Your assignment: From the entries below, reproduce exactly the line containing "Typical with cults", the line containing "Editable Select/Combobox", and every line in between, with nothing added.

START Working data

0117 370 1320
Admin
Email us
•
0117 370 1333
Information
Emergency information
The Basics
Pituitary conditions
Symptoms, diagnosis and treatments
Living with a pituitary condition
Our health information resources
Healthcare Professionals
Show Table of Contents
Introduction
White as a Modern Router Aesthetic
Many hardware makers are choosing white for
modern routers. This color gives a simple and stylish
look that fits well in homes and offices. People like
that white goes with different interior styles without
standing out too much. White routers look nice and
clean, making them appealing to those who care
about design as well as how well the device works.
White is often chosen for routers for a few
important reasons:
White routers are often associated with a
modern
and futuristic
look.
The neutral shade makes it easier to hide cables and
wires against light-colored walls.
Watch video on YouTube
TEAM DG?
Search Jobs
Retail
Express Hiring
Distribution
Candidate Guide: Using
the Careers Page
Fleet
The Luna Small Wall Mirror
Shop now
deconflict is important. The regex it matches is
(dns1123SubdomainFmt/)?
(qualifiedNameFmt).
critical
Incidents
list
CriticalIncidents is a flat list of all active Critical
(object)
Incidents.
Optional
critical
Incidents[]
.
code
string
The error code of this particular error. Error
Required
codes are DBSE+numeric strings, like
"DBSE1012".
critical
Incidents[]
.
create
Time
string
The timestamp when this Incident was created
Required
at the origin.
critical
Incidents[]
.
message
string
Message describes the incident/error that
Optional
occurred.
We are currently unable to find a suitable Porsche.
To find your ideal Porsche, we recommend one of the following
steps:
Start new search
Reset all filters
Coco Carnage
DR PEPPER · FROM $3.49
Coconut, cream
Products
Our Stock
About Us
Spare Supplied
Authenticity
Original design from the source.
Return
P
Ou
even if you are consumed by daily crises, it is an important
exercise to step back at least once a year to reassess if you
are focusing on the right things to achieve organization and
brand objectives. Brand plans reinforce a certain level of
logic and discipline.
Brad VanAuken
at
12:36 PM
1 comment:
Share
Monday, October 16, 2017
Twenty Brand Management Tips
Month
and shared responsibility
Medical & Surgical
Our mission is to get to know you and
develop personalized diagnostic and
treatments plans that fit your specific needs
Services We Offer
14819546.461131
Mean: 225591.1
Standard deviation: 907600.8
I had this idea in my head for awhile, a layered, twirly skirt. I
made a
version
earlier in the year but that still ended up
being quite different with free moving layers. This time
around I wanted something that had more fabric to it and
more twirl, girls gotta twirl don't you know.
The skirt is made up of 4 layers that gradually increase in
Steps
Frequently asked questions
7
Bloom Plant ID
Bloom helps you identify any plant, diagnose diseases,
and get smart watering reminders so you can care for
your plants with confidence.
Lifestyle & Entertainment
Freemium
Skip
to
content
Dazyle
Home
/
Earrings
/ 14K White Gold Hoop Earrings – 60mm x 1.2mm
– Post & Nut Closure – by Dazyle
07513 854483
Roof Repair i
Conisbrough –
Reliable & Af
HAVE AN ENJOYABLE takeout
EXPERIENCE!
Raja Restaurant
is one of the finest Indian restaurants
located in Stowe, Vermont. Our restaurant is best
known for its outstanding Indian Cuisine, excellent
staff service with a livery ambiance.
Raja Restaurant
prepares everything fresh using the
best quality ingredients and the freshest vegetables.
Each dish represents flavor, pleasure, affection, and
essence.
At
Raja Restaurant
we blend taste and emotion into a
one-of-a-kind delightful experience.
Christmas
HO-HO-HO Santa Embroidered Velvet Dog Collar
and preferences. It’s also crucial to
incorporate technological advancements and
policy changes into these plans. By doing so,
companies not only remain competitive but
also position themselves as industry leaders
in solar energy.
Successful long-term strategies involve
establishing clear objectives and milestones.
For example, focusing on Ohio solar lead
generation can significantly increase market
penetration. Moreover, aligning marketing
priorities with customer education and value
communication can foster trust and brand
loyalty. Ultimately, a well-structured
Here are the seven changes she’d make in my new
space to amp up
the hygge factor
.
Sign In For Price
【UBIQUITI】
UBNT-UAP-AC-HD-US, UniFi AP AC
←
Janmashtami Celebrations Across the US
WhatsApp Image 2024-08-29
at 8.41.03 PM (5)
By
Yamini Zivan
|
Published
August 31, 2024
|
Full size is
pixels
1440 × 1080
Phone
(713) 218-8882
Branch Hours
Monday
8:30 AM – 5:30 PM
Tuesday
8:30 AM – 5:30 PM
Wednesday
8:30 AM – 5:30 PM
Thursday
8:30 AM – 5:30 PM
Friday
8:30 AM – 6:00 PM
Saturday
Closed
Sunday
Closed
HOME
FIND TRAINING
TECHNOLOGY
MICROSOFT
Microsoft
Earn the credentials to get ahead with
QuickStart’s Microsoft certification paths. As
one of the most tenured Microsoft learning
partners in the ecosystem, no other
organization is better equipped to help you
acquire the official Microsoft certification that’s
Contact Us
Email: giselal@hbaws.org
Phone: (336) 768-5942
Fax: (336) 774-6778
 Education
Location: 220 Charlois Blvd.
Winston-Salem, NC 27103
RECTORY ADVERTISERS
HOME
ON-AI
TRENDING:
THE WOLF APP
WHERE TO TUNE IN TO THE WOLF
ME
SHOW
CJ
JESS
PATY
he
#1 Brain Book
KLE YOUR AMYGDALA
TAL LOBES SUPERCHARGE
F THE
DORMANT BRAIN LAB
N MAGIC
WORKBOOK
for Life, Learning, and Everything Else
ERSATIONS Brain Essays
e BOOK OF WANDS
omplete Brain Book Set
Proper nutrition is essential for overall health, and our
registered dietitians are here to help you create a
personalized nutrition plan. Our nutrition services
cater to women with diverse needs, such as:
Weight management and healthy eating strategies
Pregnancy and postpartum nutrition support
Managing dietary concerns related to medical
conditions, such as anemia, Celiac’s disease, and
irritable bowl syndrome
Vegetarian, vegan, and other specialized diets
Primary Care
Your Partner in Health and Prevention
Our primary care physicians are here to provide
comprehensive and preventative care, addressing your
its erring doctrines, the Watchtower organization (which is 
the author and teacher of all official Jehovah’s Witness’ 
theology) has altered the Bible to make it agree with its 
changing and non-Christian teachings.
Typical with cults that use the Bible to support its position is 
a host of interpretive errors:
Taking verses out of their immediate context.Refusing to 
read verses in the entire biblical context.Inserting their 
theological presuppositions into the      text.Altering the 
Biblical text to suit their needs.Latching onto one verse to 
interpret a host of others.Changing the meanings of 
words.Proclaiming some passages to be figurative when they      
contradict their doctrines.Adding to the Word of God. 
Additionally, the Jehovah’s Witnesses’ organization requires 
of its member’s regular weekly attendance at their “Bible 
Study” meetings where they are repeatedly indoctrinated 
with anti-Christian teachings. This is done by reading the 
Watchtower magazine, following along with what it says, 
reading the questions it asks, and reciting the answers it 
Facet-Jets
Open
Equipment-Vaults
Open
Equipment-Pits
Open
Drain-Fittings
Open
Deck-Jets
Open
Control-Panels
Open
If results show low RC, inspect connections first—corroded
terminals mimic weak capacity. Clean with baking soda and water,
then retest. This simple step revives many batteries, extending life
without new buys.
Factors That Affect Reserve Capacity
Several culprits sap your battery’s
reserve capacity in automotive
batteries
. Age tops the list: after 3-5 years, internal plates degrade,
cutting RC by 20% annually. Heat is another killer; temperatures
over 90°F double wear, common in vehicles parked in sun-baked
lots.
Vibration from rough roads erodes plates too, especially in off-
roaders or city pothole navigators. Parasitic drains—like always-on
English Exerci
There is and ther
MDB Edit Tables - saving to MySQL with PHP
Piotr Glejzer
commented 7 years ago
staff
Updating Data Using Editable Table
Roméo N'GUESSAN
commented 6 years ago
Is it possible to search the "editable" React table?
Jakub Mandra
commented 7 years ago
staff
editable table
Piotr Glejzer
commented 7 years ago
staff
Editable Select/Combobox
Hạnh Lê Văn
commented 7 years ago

END Working data

Result below:
Typical with cults that use the Bible to support its position is 
a host of interpretive errors:
Taking verses out of their immediate context.Refusing to 
read verses in the entire biblical context.Inserting their 
theological presuppositions into the      text.Altering the 
Biblical text to suit their needs.Latching onto one verse to 
interpret a host of others.Changing the meanings of 
words.Proclaiming some passages to be figurative when they      
contradict their doctrines.Adding to the Word of God. 
Additionally, the Jehovah’s Witnesses’ organization requires 
of its member’s regular weekly attendance at their “Bible 
Study” meetings where they are repeatedly indoctrinated 
with anti-Christian teachings. This is done by reading the 
Watchtower magazine, following along with what it says, 
reading the questions it asks, and reciting the answers it 
Facet-Jets
Open
Equipment-Vaults
Open
Equipment-Pits
Open
Drain-Fittings
Open
Deck-Jets
Open
Control-Panels
Open
If results show low RC, inspect connections first—corroded
terminals mimic weak capacity. Clean with baking soda and water,
then retest. This simple step revives many batteries, extending life
without new buys.
Factors That Affect Reserve Capacity
Several culprits sap your battery’s
reserve capacity in automotive
batteries
. Age tops the list: after 3-5 years, internal plates degrade,
cutting RC by 20% annually. Heat is another killer; temperatures
over 90°F double wear, common in vehicles parked in sun-baked
lots.
Vibration from rough roads erodes plates too, especially in off-
roaders or city pothole navigators. Parasitic drains—like always-on
English Exerci
There is and ther
MDB Edit Tables - saving to MySQL with PHP
Piotr Glejzer
commented 7 years ago
staff
Updating Data Using Editable Table
Roméo N'GUESSAN
commented 6 years ago
Is it possible to search the "editable" React table?
Jakub Mandra
commented 7 years ago
staff
editable table
Piotr Glejzer
commented 7 years ago
staff
Editable Select/Combobox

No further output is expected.